The financial hurdles which stopped millennials from investing in property could be cleared with a new investment platform.
That’s the hope of Tom Buttress, the 33-year-old co-founder and MD of FinTech firm Propio.
The entrepreneur has built an app targeted at millennials such as himself, which allows users to invest and – hopefully profit from – property developments, without the financial commitment of owning a home.
“I could see there were a lot of barriers to getting into the property world, none more so than the fact that you need tens of thousands of pounds to pull together a deposit, and you need to know what you’re doing,” Buttress explained to BusinessCloud.

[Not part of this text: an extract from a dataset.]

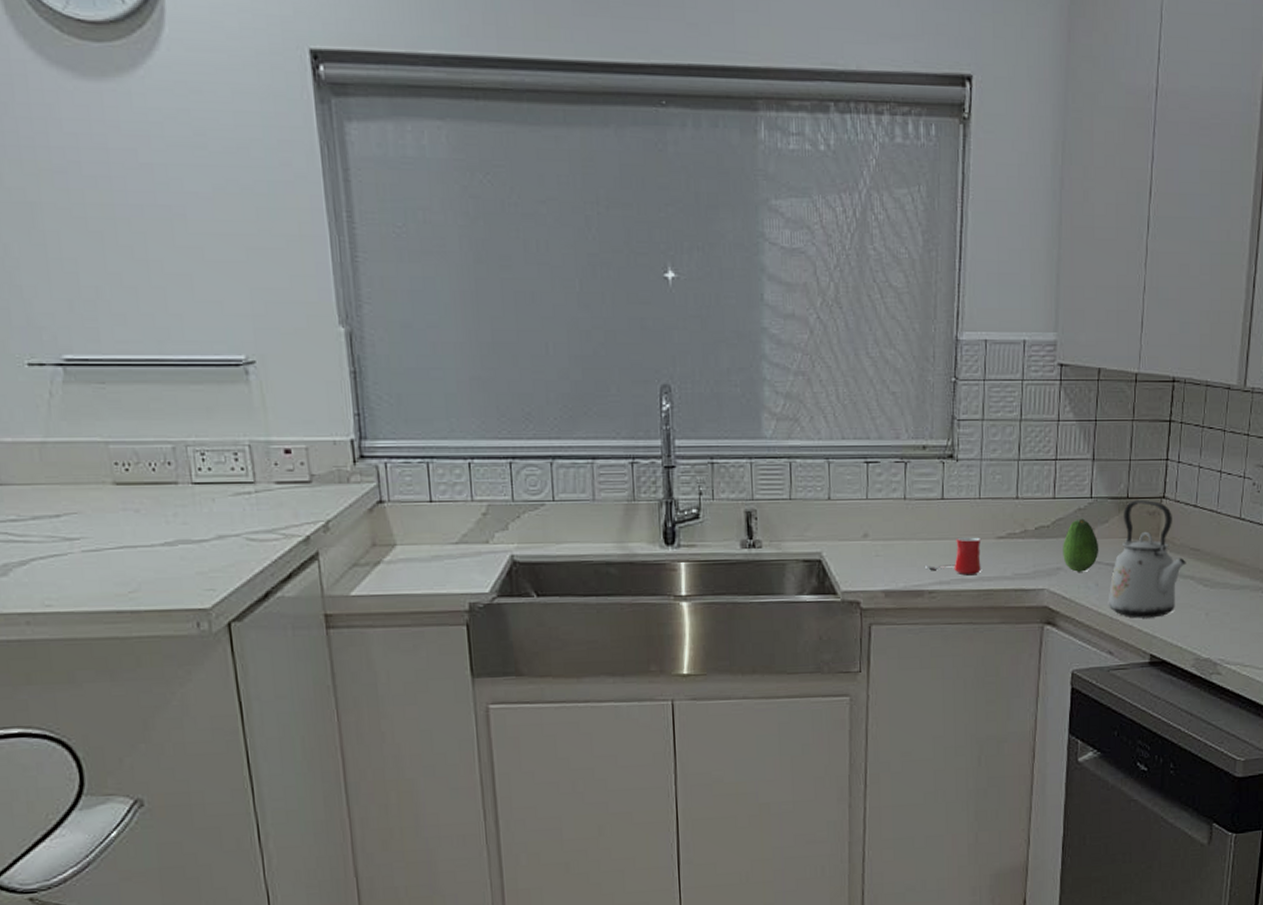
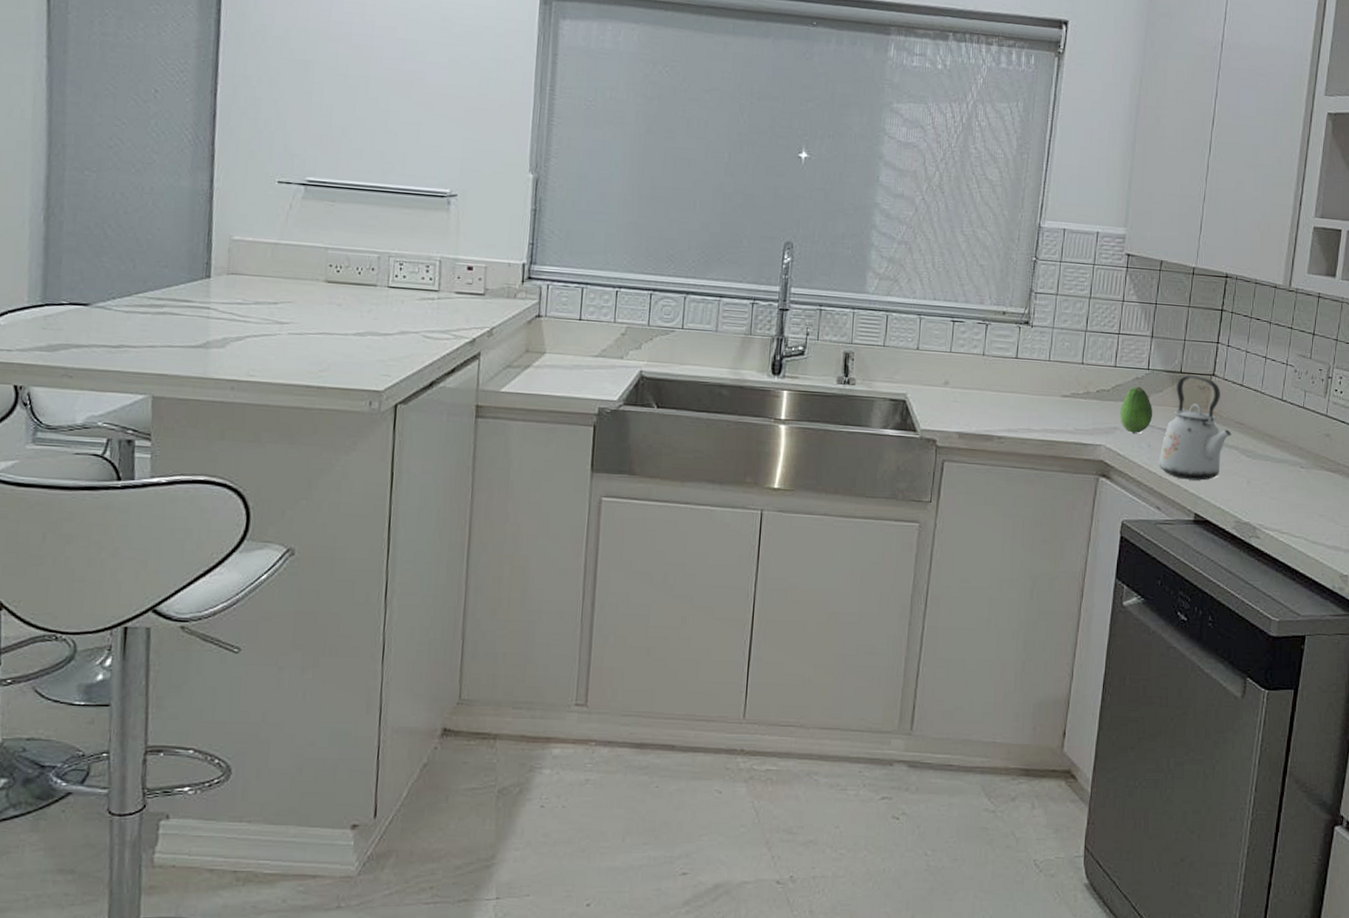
mug: present [924,537,982,576] -> none [995,392,1048,427]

The entrepreneur, who has a background in financial services, spent his 20s working in big banks, investment houses, insurance companies and FinTech firms.

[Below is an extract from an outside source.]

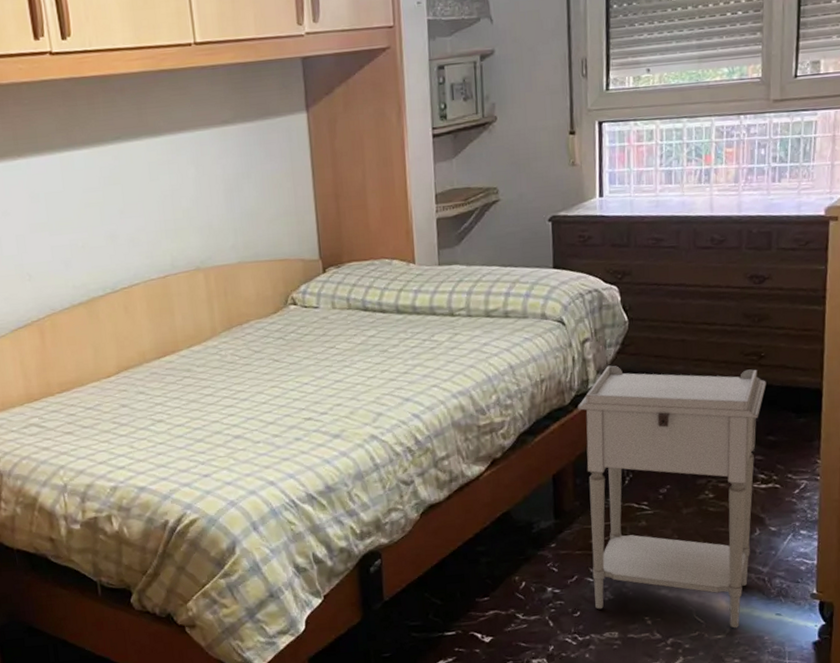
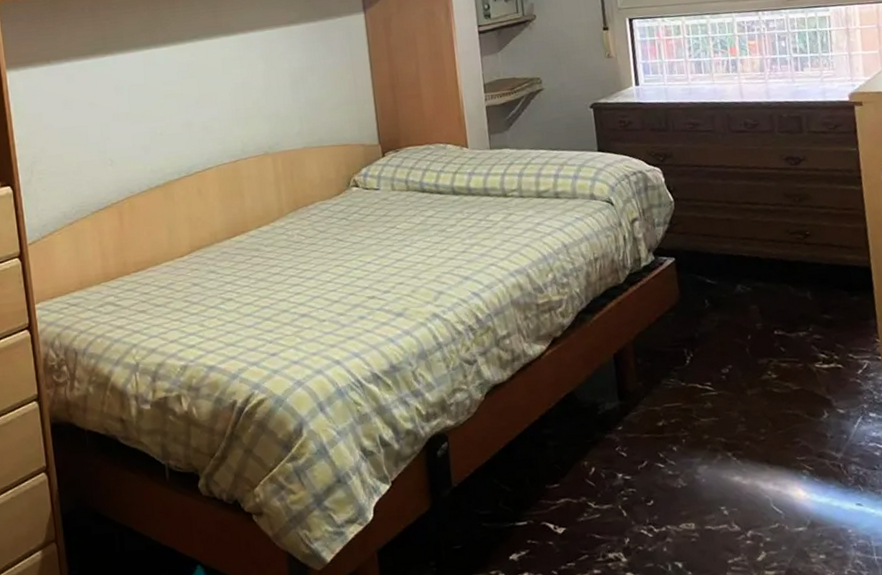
nightstand: present [577,365,767,629] -> none [631,244,822,520]

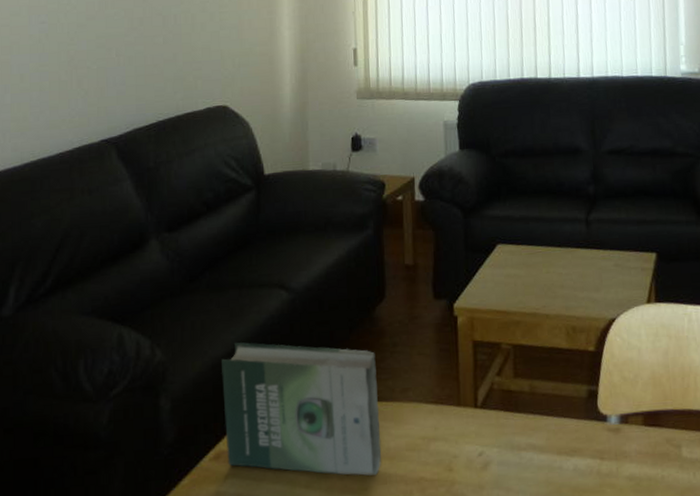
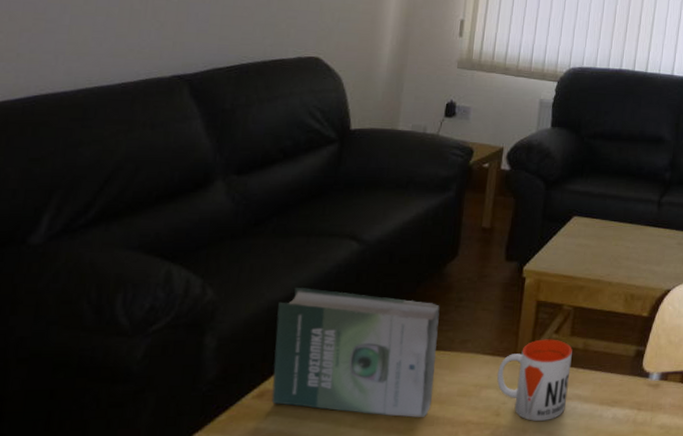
mug: none [443,382,521,476] -> present [497,339,572,421]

The initial idea, which would become Propio, was the result of talks with friends in the property industry.
“Millennials are underserved in the investment market,” he said. “Many investment corporations go after those with the most money, and typically that’s the more sophisticated or professional investors, and those who have accumulated more wealth throughout their life, like the baby boomers.”
Propio is targeted at millennials, who want to make their money work harder in what Buttress says is a less volatile and intimidating market than stocks and shares.
Users can choose from a cautious investment, which puts the funds behind built properties with a low loan-to-value ratio, a balanced option, and an ‘adventurous’ option, in which investors back a property development or conversion.
“You put your money in at the start, and after 12 months the loans all pay back, and all being well, receive your capital and your profit paid back into your Propio account,” he said.
Users can then decide whether to reinvest or to withdraw their funds. It’s a method of investment that the entrepreneur says sits between the safety of a traditional ISA and the risk of stocks and shares.
“While you are making an investment and your capital is at risk – and it’s an illiquid asset class so you can’t always take your money out when you want – you are getting a predetermined interest rate up front.
“Property is an asset class that most normal investors don’t have access to, so our plan is education and simplifying this asset for normal people so they can access the benefits.”
Now in its second year, and with a demographic whose financial future should eventually stabilise, the company is considering how to broaden its audience and building business partnerships.
“Assuming that we grow and that we will get to a significant size, we can offer different products and services and brands to different customer bases,” he said.